_EXTRACT TO READ_
Similarly, the Grin project has invested a heroic amount of effort in attempting to build a new retargetable backend for a variety of functional languages such as Idris, GHC, and Agda. This kind of model should inspire others for different segments of the compiler. The devil is in the details for this project, of course, but if we had this kind of modular framework, the entire functional language space would benefit from an increase in the pace of research.

GraalVM Target

Anyone who has tried to get Haskell deployed inside an enterprise environment will quickly come up against a common roadblock: “If it doesn’t run on the JVM, it doesn’t run here. Period.” It’s a bitter pill to swallow for some of us but it is a fundamental reality of industry.

Java-only environments are largely the norm in enormous swathes of the industry. These aren’t the startups or hot tech companies, but the bulk of the large, boring companies that run everything in the world. They are generally risk averse and anything that doesn’t run on the JVM is banned. Eventually, there may be a sea change in IT attitudes, but I doubt it will happen this decade.

The good news is that the JVM ecosystem isn’t nearly as bad as it used to be: there are several emerging compiler targets in GraalVM, the Truffle Framework, and Sulong that have drastically reduced the barriers to targeting the JVM. A heroic-level task for a very ambitious Haskeller would be to create a JVM-based runtime for GHC Haskell to compile to. There have been a few attempts to do this over the years with Eta Lang but 2030 could be the decade when this finally becomes possible.

Build Tools

Cabal has gone through several developments over the last decade. In its latest iteration with its new-style commands, cabal has reached a reasonable level of stability and it now works quite nicely out of the box.

Unfortunately, Cabal gets a lot of undue grief. Since Haskell happens to link all packages during build time, when two packages conflict with each other the last command entered at the terminal was undoubtedly a cabal command. As a result, rather than blaming the libraries themselves, people tend to direct their anger at Cabal since it appears to be the nexus of all failures. This has lead to a sort of “packaging nihilism” as of late. The sensible answer isn’t to burn everything to the ground; instead, it’s slow, incremental progress toward smoothing away the rough edges.

These days both Stack and Cabal can adequately build small projects and manage dependencies in both of their respective models. However, both tend to break down when trying to manage a very large, multi-project monorepo as it doesn’t use any sandboxing for reproducible builds or incremental caching.

_MATERIAL SHOWN_

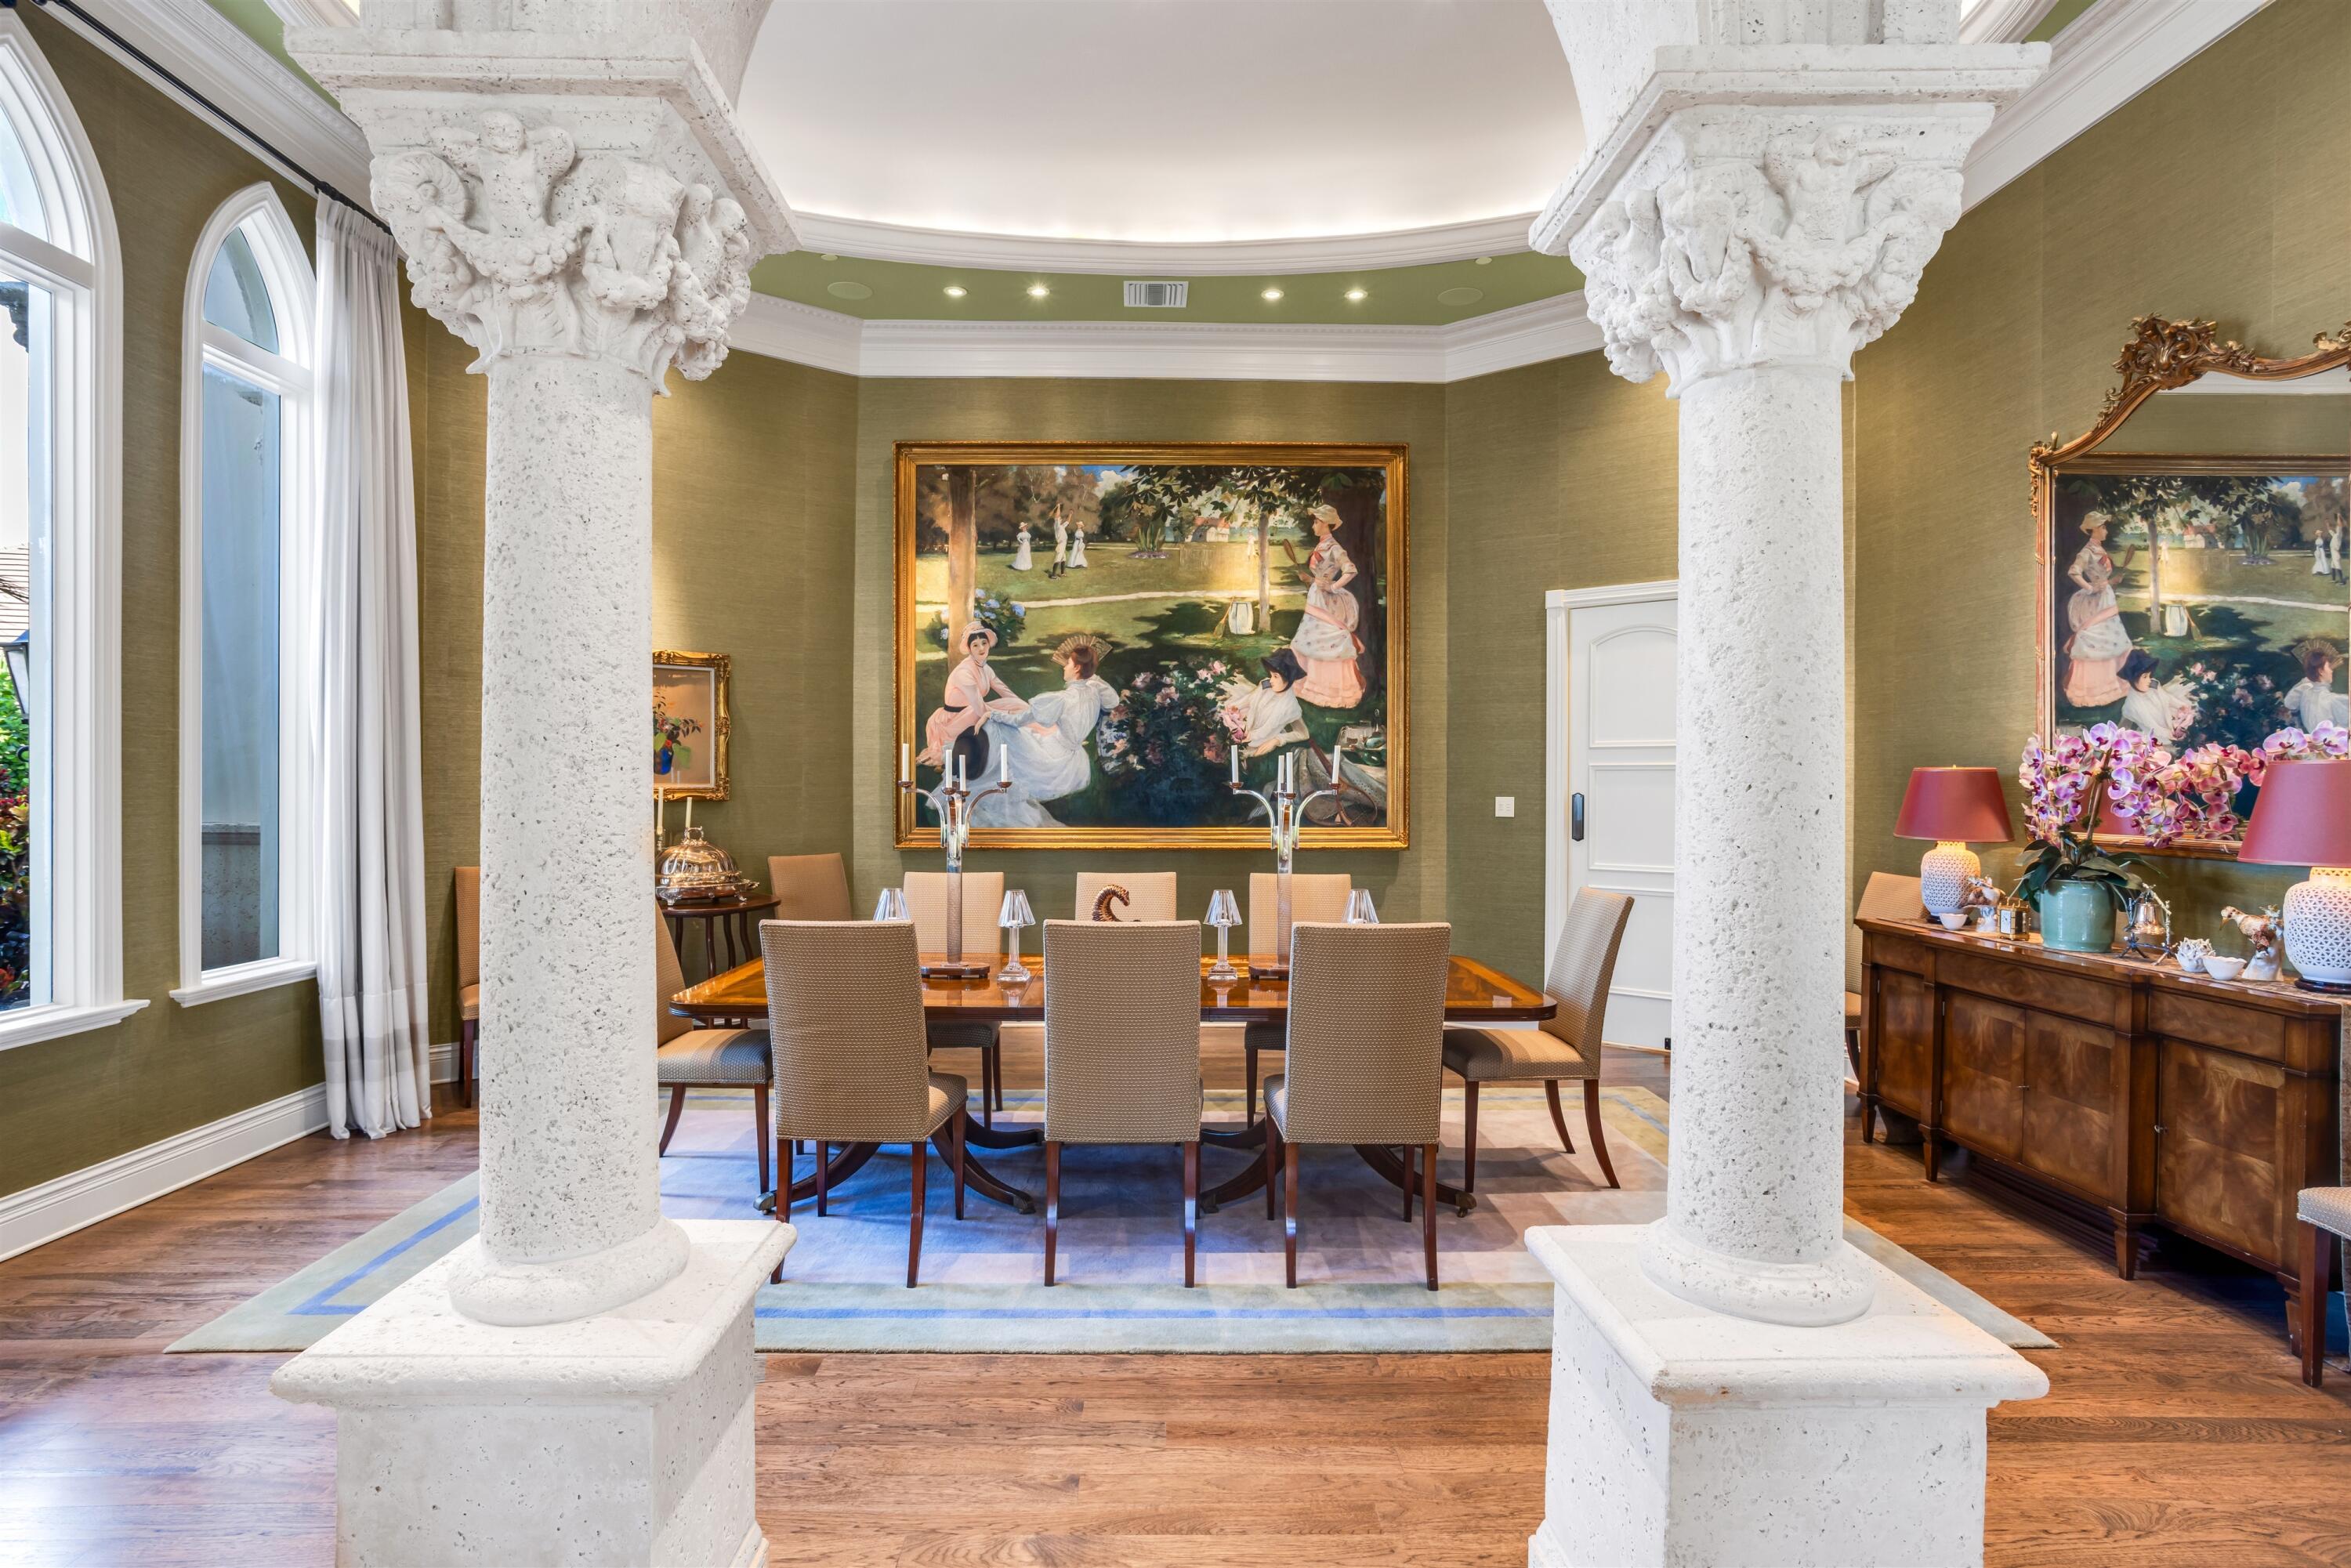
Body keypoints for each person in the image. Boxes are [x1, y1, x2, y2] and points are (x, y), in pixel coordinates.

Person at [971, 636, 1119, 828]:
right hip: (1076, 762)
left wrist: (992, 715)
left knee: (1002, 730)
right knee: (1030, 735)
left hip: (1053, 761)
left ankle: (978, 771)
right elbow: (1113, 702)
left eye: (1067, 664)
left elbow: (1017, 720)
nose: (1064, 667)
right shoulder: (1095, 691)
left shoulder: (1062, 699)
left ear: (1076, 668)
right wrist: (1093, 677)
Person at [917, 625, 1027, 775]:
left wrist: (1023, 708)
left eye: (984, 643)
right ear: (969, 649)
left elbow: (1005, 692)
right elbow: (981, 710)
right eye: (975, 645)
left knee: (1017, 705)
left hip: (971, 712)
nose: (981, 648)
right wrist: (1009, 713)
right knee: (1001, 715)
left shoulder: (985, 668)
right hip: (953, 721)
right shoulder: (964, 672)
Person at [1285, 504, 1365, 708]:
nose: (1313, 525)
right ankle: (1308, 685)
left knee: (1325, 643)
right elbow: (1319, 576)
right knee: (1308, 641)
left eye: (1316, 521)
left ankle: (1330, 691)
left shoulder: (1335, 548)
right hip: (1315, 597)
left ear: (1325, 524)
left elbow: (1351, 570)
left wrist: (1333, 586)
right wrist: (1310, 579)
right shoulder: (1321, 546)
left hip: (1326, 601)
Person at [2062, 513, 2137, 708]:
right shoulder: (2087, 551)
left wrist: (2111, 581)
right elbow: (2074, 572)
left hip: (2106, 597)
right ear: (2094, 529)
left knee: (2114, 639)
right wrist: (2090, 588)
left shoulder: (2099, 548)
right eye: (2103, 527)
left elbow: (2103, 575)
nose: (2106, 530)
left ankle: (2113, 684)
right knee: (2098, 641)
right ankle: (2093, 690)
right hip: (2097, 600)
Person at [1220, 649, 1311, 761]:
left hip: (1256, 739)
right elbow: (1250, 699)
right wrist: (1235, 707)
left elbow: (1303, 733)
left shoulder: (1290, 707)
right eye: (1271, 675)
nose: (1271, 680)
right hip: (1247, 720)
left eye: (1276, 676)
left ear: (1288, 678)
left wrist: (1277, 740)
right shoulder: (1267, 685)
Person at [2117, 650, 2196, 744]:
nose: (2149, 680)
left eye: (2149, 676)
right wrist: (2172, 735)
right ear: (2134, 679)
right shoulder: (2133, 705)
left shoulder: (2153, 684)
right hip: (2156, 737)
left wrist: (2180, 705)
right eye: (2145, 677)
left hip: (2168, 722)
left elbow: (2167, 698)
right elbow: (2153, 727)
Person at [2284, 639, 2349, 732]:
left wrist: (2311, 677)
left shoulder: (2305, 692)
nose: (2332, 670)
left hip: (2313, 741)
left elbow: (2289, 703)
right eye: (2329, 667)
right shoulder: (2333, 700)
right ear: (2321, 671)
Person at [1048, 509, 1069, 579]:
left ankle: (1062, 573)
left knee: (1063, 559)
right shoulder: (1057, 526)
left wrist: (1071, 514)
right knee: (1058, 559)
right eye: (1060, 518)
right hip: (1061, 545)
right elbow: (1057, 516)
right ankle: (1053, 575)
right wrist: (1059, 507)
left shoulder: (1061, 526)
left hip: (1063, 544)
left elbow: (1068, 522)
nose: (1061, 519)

* * *

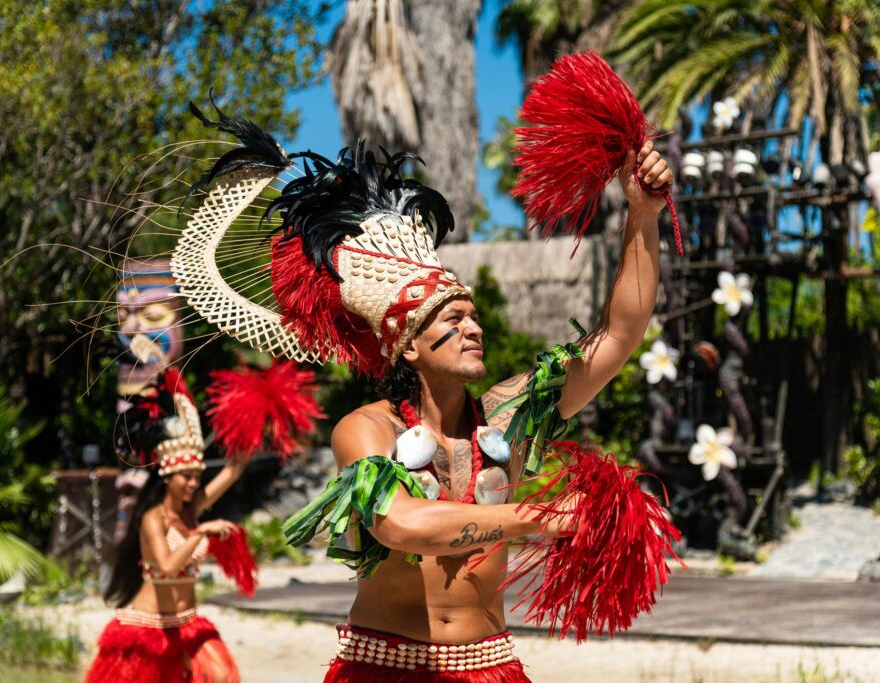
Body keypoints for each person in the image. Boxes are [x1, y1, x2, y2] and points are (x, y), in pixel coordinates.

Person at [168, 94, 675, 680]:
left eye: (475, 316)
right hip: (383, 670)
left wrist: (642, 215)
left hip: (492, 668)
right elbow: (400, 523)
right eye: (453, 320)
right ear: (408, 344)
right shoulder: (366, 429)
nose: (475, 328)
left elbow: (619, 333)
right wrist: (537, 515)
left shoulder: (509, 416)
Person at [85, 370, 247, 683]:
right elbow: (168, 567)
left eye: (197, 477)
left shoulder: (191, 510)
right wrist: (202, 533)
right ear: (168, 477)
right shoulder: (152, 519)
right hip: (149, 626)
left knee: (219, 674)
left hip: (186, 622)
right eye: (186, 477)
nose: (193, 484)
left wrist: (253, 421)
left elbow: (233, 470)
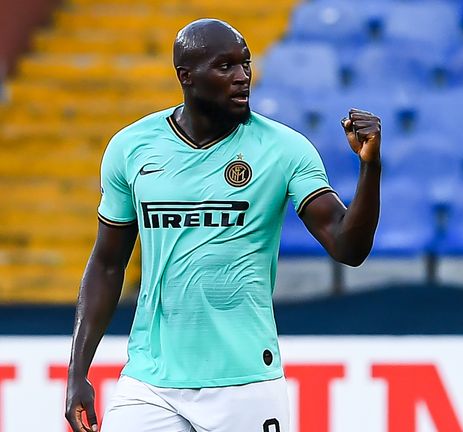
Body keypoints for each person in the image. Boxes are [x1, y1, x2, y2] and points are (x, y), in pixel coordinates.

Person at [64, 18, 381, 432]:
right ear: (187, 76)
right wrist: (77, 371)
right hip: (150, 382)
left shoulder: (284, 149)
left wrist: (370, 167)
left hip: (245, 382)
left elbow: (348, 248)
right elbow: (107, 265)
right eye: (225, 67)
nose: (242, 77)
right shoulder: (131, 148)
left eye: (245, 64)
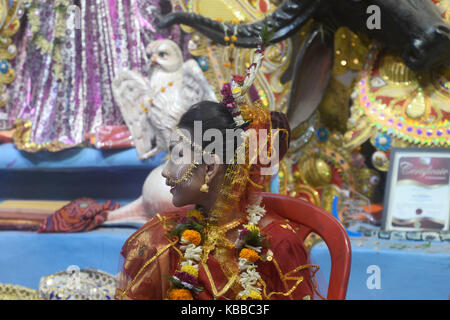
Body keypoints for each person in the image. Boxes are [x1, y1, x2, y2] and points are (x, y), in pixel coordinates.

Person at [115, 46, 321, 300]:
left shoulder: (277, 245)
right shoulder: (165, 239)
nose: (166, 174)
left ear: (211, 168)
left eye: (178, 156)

_EXERCISE SET_
a: Output, word for word, the section of the Haskell ecosystem passage that begins with the words containing "Unfortunately, Cabal gets" and ends with "the rough edges.".
b: Answer these questions from the Haskell ecosystem passage:
(i) Which functional languages is the Grin backend meant to serve?
(ii) Which three emerging compiler targets does the passage name as lowering the barriers to the JVM?
(iii) Under what name have there been past attempts at running Haskell on the JVM?
c: Write the next part of the Haskell ecosystem passage, continuing from its last sentence.
The items have nothing to do with the work asked here.

_LIST OF ANSWERS_
a:
Unfortunately, Cabal gets a lot of undue grief. Since Haskell happens to link all packages during build time, when two packages conflict with each other the last command entered at the terminal was undoubtedly a cabal command. As a result, rather than blaming the libraries themselves, people tend to direct their anger at Cabal since it appears to be the nexus of all failures. This has lead to a sort of “packaging nihilism” as of late. The sensible answer isn’t to burn everything to the ground; instead, it’s slow, incremental progress toward smoothing away the rough edges.

b:
(i) Idris, GHC, and Agda
(ii) GraalVM, the Truffle Framework, and Sulong
(iii) Eta Lang

c:
Moreover, the barrier to entry to using both of these systems is strictly higher than in other languages, which begs the question: is there some higher level project setup and management tool which can abstract away the complexity? The precise details of this are unclear to me but it is certainly a big hairy problem, and probably the most thankless one to work on.

WebAssembly

Haskell needs to become a first class citizen in the WebAssembly ecosystem. The WebAsembly ecosytem is still lacking a key motivating use case in the browser, but in spite of that it is emerging as a standardised target for a variety of platforms outside of the web. I can’t quite predict whether WebAssembly will become embroiled in web committee hell and wither on the vine or continue to accelerate in uptake, but I think we will have more clarity on this in the coming years. There are some early efforts at bolting WebAssembly onto GHC which show promise. There are also nice toolchains for building and manipulating Assembly AST and exchanging between textual and bitcode formats.

Deep Learning Frameworks

The last decade also saw the advancement of deep learning frameworks which allow users to construct dataflow graphs that describe the different topologies of matrix operations involved in building neural networks. These kind of embedded graph constructions are quite natural to build in Haskell, and the only reason there isn’t a standard equivalent in Haskell is likely simply a) time and b) the lack of a standard around unboxed matrix datatypes. For one example, there are some quite advanced bindings to the Torch C++ librires in the HaskTorch project.

I used to work quite heavily on data science in Python, and I’m convinced the entire PyData ecosystem is actually a miracle made of magic fairy dust that has been extracted out of the crushed remains of academic careers. That said, the Python ecosystem lacks a robust framework for building embedded domains for non-Python semantics. Many of the large tech companies are investing in alternative languages such as Swift and Julia in order to build the next iterations of these libraries because of the hard limitations of CPython.

Here, there exists a massive opportunity for someone to start working on this family of differentiable computing libraries in Haskell. It is a huge investment in time, but also has an outsize economic upside if done well.

Fix Records

Haskell is really the only popular language where record syntax diverges from syntactic norms of dot-notation. The RecordDotSyntax or some revised version of that proposal ideally should be folded into GHC this decade. Admittedly, the GHC syntax zoo is getting trickier to herd as it grows in complexity, but this is one of those changes where the reward vastly outweighs the potential breakage. We’ve navigated worse breaking changes in the past and this one change would really set the language on a different course.

Records are probably the last legacy issue to overcome, and I have faith this will be the decade we’ll finally crack this one.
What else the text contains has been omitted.